The GOP is at its lowest point politically since the aftermath of Watergate, or so conventional wisdom goes. Erstwhile Republicans like Colin Powell, Meghan McCain and Arlen Specter have shed the party label like so much dry skin in order to polish their tarnished historical legacy, gain a little media notoriety or to save their electoral bacon.
One constituency has remained true blue though, standing behind the Grand Old Party despite being down by two touchdowns in the fourth quarter. That is members of the Seattle Seahawks. Consider the latest.
Head coach Jim Mora is scheduled to be the headline speaker at "Republican" county councilmember Kathy Lambert's re-election kickoff breakfast on May 29 in Bellevue.Mora is but one of a long line of Hawks who have donned the GOP jersey despite playing football in an overwhelmingly liberal, Democrat sports town.

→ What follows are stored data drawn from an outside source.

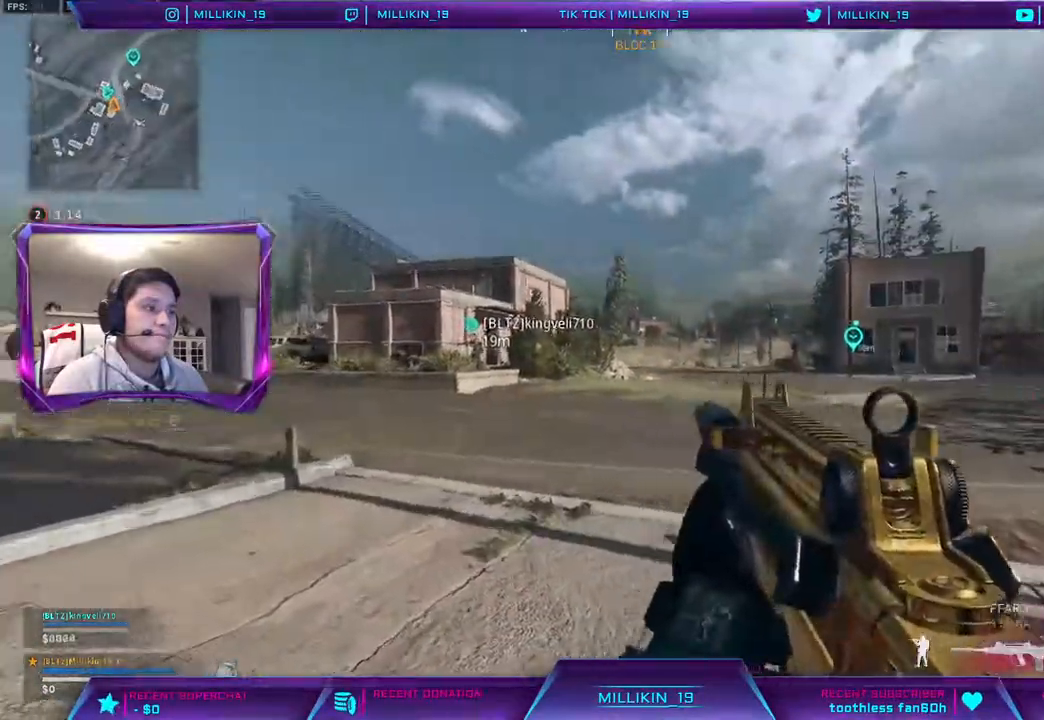
{"buttons": [], "left_stick": "center", "right_stick": "center", "events": [[17, "left_stick", "down-right"], [100, "right_stick", "center"], [367, "left_stick", "right"], [483, "left_stick", "center"]]}
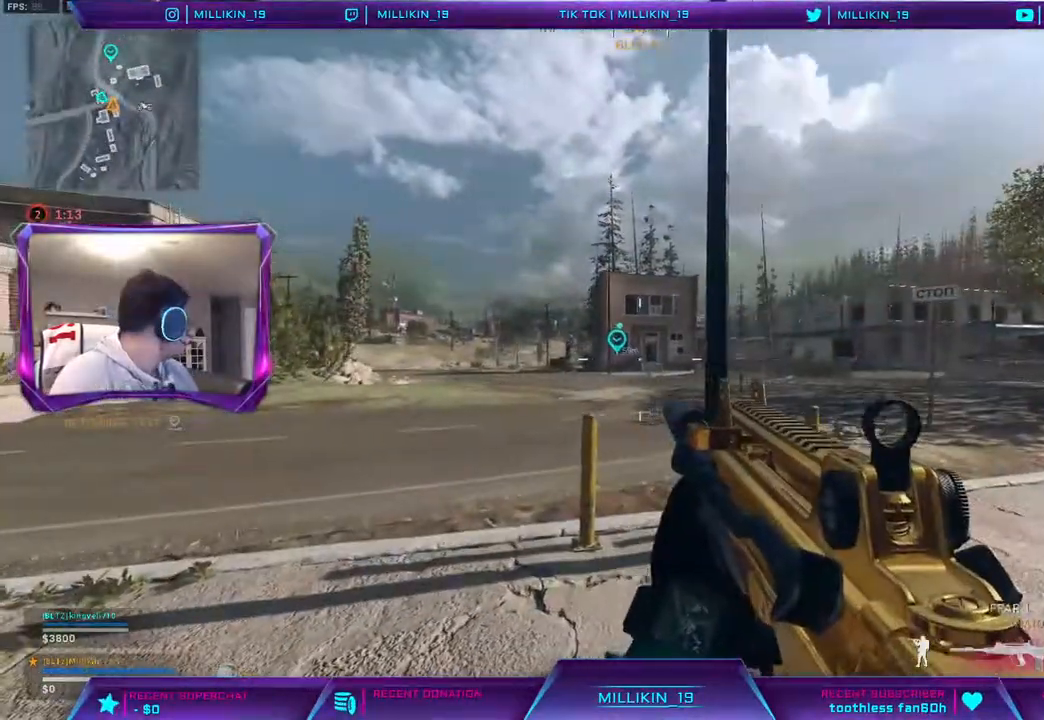
{"buttons": [], "left_stick": "down-left", "right_stick": "center", "events": [[433, "left_stick", "down-left"]]}
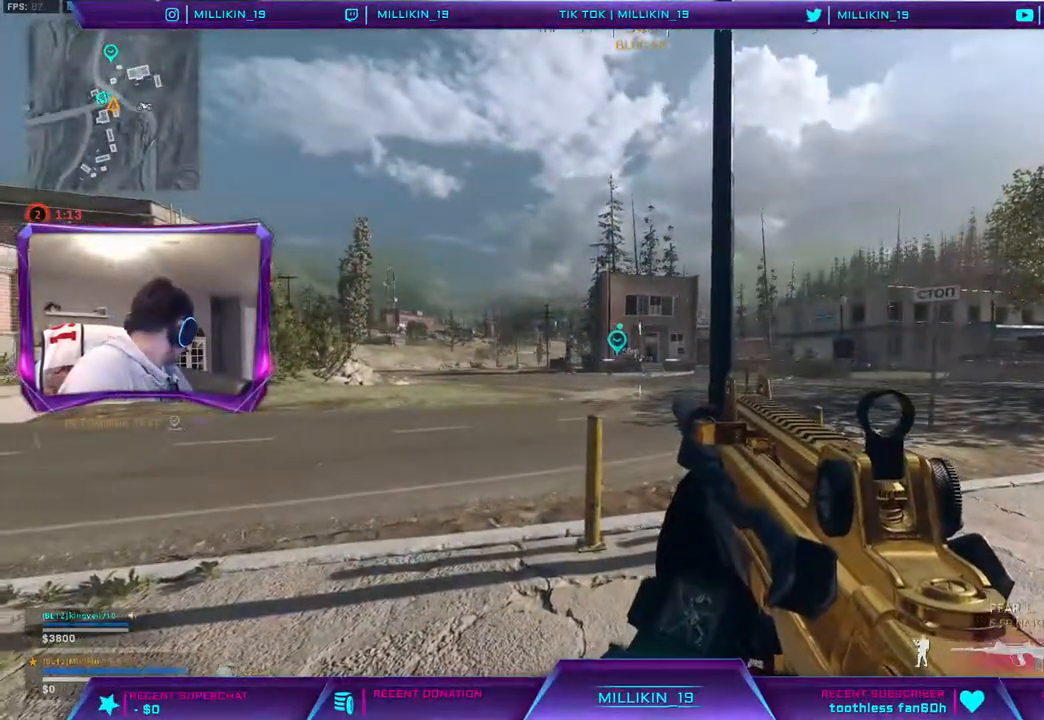
{"buttons": [], "left_stick": "left", "right_stick": "center", "events": [[33, "left_stick", "left"]]}
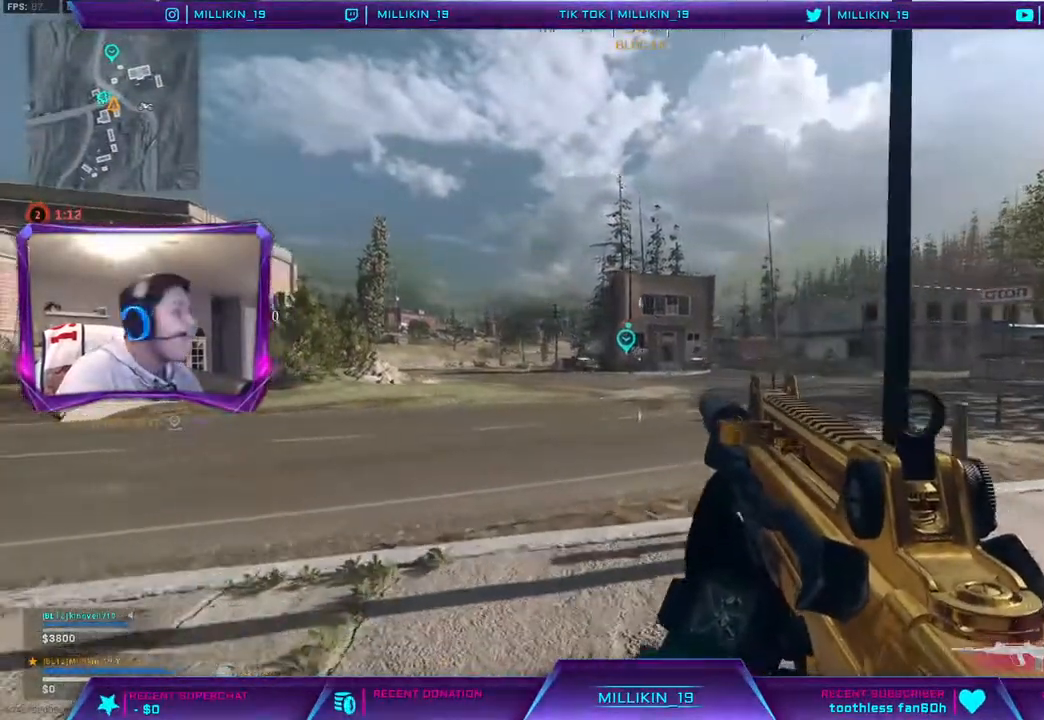
{"buttons": [], "left_stick": "down-right", "right_stick": "center", "events": [[67, "left_stick", "right"], [133, "right_stick", "left"], [217, "left_stick", "down-right"], [217, "right_stick", "center"], [317, "right_stick", "left"], [450, "right_stick", "center"]]}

In 2007, QB Matt Hasselback and former fullback Mack Strong were center stage for a fundraiser at the Bellevue Hyatt greeting former President George W. Bush and presenting him with an honorary jersey. Despite leading the team to its only Super Bowl appearance, the duo's actions caused an uproar amongst some of Seattle's more culturally sensitive denizens.
Other Seahawks have traded blue for red as well. Robbie Tobeck, a former Pro Bowl center for the squad, was the keynote speaker at two-time gubernatorial silver medalist Dino Rossi's 2008 campaign kickoff. Of course, topping them all is Hall of Fame receiver Steve Largent, who was a GOP congressman in Oklahoma during the late 1990s.
A final note about the Mora gig: Yes, King County elected offices are technically "non-partisan". And Lambert, formerly an elected Republican, is now officially a non-partisan candidate. But county office holders still refer to themselves, in private, as party members, while still attending party fundraisers and events. And when you have two county council members and county exec aspirants, Dow Constantine and Larry Phillips, calling themselves "Democrats" at candidate forums, it goes to show that sometimes labels are worth a lot more than the paper they're printed on.